** Opening Given records block **

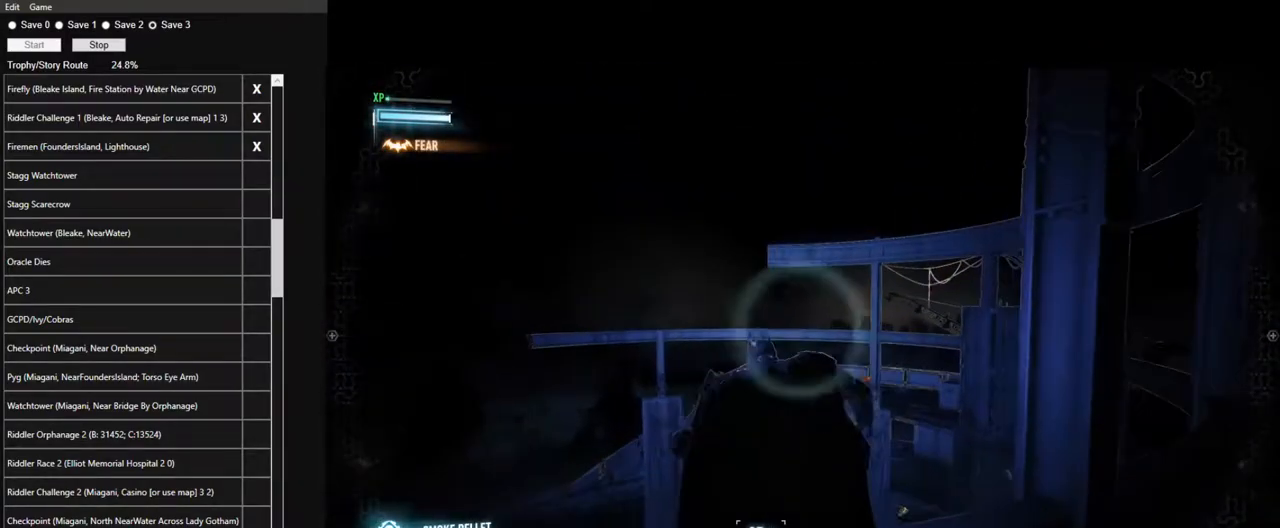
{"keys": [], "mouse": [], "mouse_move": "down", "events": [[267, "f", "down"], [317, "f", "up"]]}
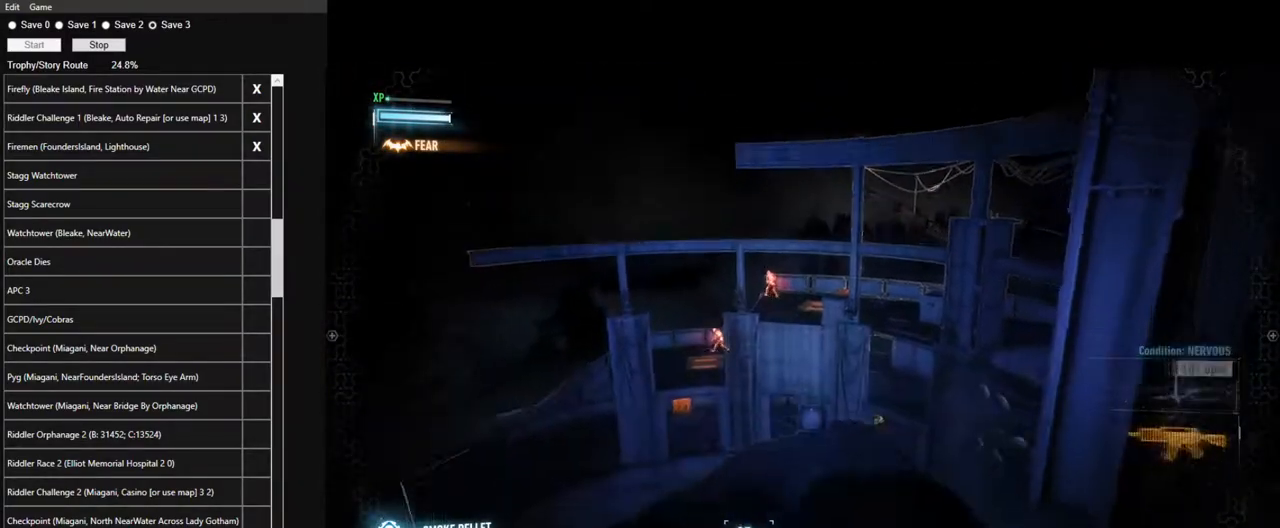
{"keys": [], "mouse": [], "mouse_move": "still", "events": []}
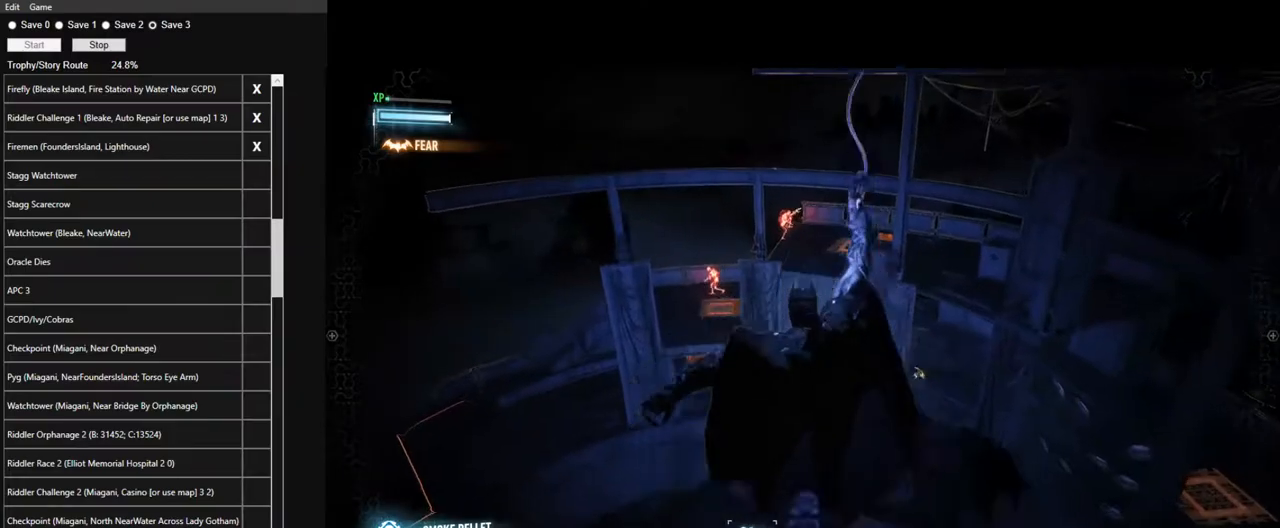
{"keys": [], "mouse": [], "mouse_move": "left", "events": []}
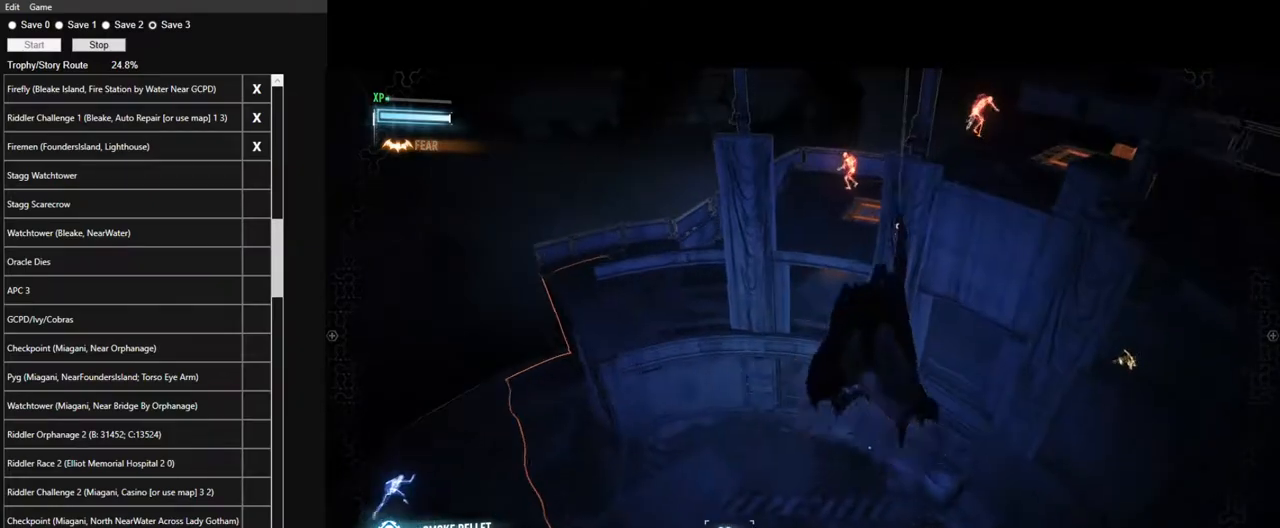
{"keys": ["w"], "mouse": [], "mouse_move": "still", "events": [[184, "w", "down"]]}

** Closing Given records block **
** Opening Given records block **

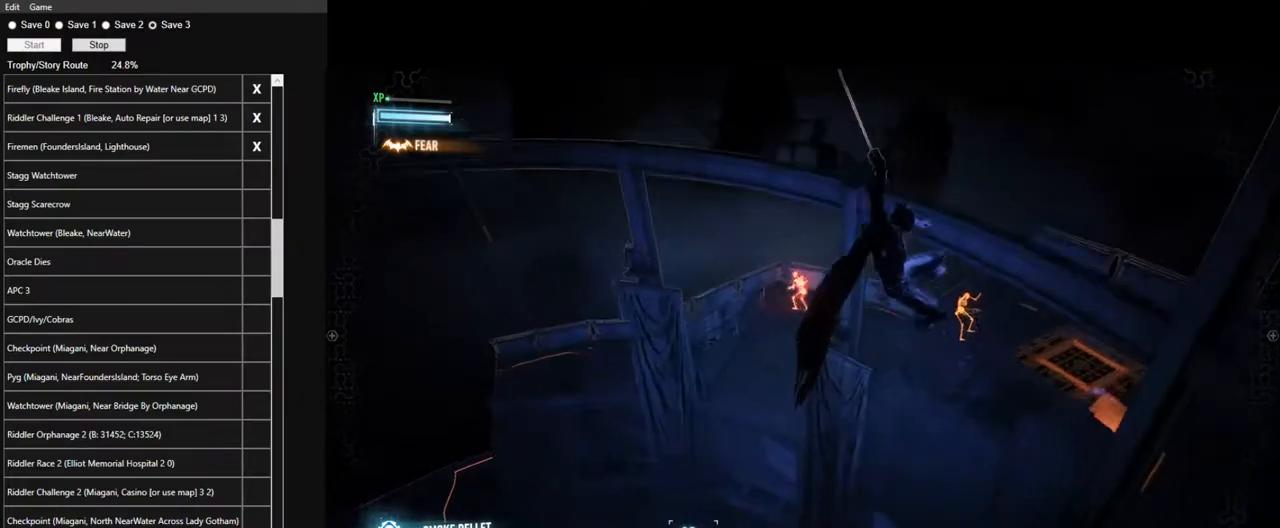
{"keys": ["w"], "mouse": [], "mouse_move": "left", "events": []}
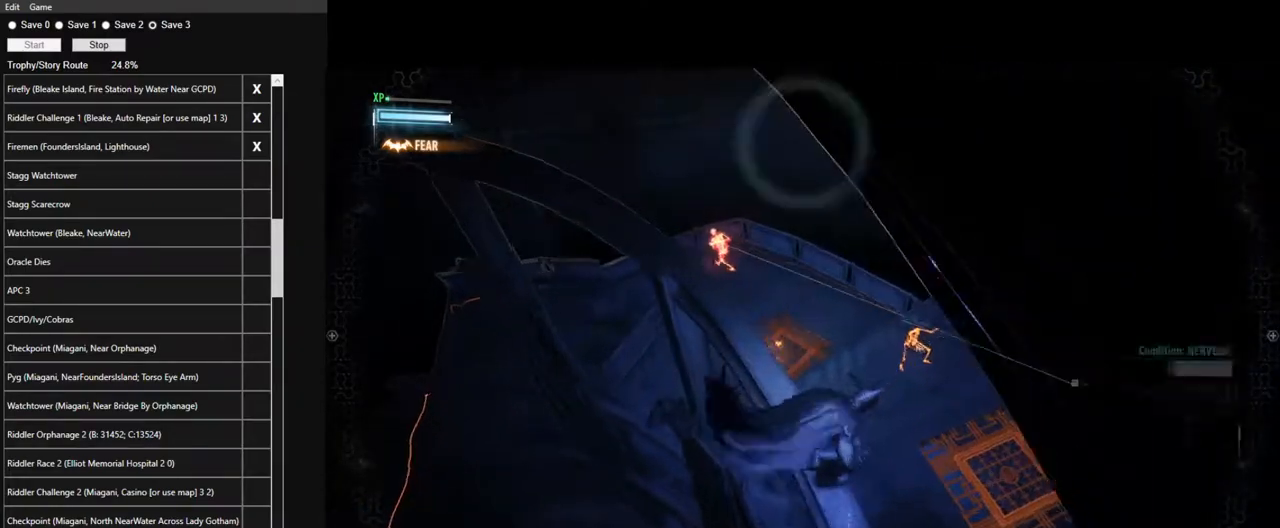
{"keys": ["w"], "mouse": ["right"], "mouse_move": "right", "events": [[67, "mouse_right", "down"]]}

** Closing Given records block **
** Opening Given records block **

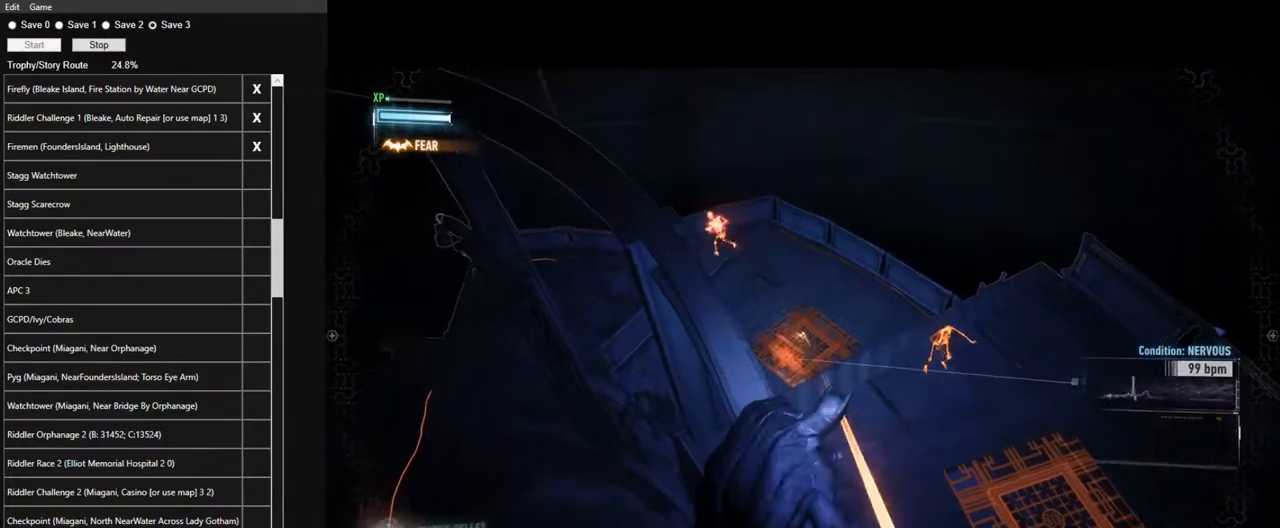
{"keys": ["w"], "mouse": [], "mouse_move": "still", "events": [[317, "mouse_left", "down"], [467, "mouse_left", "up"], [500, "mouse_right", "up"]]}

** Closing Given records block **

> _What is needed_:
Note down each line above where the word "still" occurs.

> _Result for this task_:
{"keys": [], "mouse": [], "mouse_move": "still", "events": []}
{"keys": ["w"], "mouse": [], "mouse_move": "still", "events": [[184, "w", "down"]]}
{"keys": ["w"], "mouse": [], "mouse_move": "still", "events": [[317, "mouse_left", "down"], [467, "mouse_left", "up"], [500, "mouse_right", "up"]]}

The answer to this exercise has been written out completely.